Frater Michael OPraem

Die Redaktion der Mitgliederzeitschrift "GKP-Informationen" lädt jeden Monat ein GKP-Mitglied dazu ein, sich selbst vorzustellen, indem sie ihm sieben  Fragen stellt. Im Septemberheft wurde Prämonstratenser-Frater Michael befragt.


Frater Michael O.PraemFrater Michael OPraem (38) gehört dem Orden der Prämonstratenser an und wohnt in Duisburg in der Abtei Hamborn. Vor drei Jahren ist er nach dem Theologiestudium dem Orden beigetreten. Im nächsten Jahr folgt wahrscheinlich die ewige Profess und im Anschluss die Weihen. Er ist Dipl.-Theologe, Feuerwehrseelsorger der Berufsfeuerwehr Duisburg und hat die journalistische Medienausbildung für Theologen am ifp München erfolgreich absolviert. Frater Michael ist Chefredakteur der Hauszeitschrift „prOpraem“, die zweimal im Jahr erscheint. Seit 2010 ist er Mitglied in der GKP.

Ihr persönlicher Weg zum Journalismus?
Zum Journalismus bin ich wie die Jungfrau zum Kinde gekommen: Mein Abt hat mir vorgeschlagen, die Medienausbildung in München zu machen. Zuerst war ich skeptisch. Ich und Journalismus…?? Aber die Ausbildung hat mir Spaß gemacht und der neugierige Kontakt zu Menschen hat mich begeistert. In der Ausbildung habe ich gutes Rüstzeug an die Hand bekommen, die Ausbildung hat Spaß gemacht und im Kurs hatten wir viel zu lachen! Jetzt bin ich für die Öffentlichkeitsarbeit der Abtei im Bezug auf unseren Anbau und unser Jubiläum, 875 Jahre Abtei Hamborn, zuständig, sowie für unsere Hauszeitschrift „prOpraem“. Das Zusammenstellen der Themen, das Schreiben, Denken und Tun macht mir Spaß und ist immer wieder eine Herausforderung.

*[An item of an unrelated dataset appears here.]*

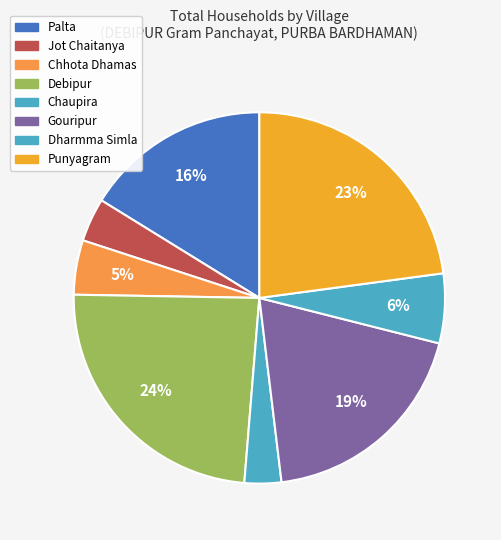

The Gouripur slice represents 19% of the pie. True or false?

True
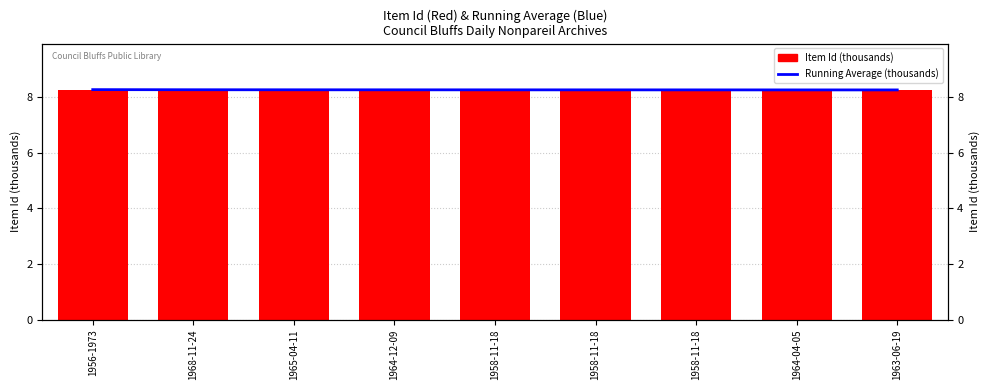

Between 1968-11-24 and 1958-11-18, which is larger?

1968-11-24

Welches sind ihre Vorbilder?
Mit Vorbildern ist das so ne Sache. Namentlich zu nennen, vermag ich keinen. Aber ich bin von einigen Menschen schon begeistert. Zum Vorbild taugt jeder und jede, die nicht durch den (Redaktions-)Alltag abstumpft, bereit ist, aus gemachten Fehlern zu lernen und es vermag, sich selbst nicht allzu ernst zu nehmen und sich nicht ständig in den Vordergrund drängt.

Ihr schönstes Erlebnis im Beruf?
Das ist schwer zu sagen, da ich ja noch nicht so lange „dabei“ bin und es auch nicht meine Hauptbeschäftigung ist. Am Anfang war ich immer ganz begeistert, dass meine Pressemitteilungen in den Zeitungen auch wirklich abgedruckt wurden – dies war ein schönes Erfolgserlebnis. Aber sonst scheint es mir zu früh zu sein, ein Resümee über mein (Arbeits-) Leben zu ziehen.

Was halten Sie für unerlässlich für einen Journalisten?
Neugier, Hartnäckigkeit und Fairness als Grundfesten. Natürlich kommt es immer darauf an, wie der konkrete Auftrag lautet – welche Perspektive eingenommen wird. Es gibt auch Themen, da ist eher Sensibilität gefordert. Der Journalist sollte sich aber immer als eine Art Anwalt oder als Sprachrohr der Leser verstehen: knallhart nachgefragt.

Wie bringen Sie privates Leben und Beruf unter einen Hut?
Welches Privatleben? Es ist schwer, dies zu trennen, da ich in meinem Klosterleben ständig mit allen Fragen zu jeder Zeit konfrontiert werde. Mein Zimmer ist Büro und Wohnraum zugleich, da fällt es mir schwer immer abzuschalten und die Grenzen zwischen privat und dienstlich werden überschritten. Es ist für mich ein ständiger Lernprozess und eine große Herausforderung, die Trennung zu vollziehen und auch durchzuhalten.

Warum sind Sie eingetreten?
Aufmerksam gemacht hat mich Arnulf Salmen von der DOK. Seit gut einem Jahr bin ich nun schon dabei. In der GKP bin ich, da ich Kontakt zu anderen Journalisten suche und in ein Netzwerk eingebunden werden möchte. Einen kollegialen Austausch finde ich sehr wichtig, denn dabei kann ich selbst reflektieren, einen anderen Blick auf meine Arbeit bekommen und auch die ein oder andere Anregung aufgreifen.

Was erwarten Sie von der GKP?
Vernetzung; und dass die GKP auch kirchliche Themen aufgreift und aus katholischer Sicht eine überzeugende Position einnimmt: also eine kritische Positionierung innerhalb der Kirche und der Welt.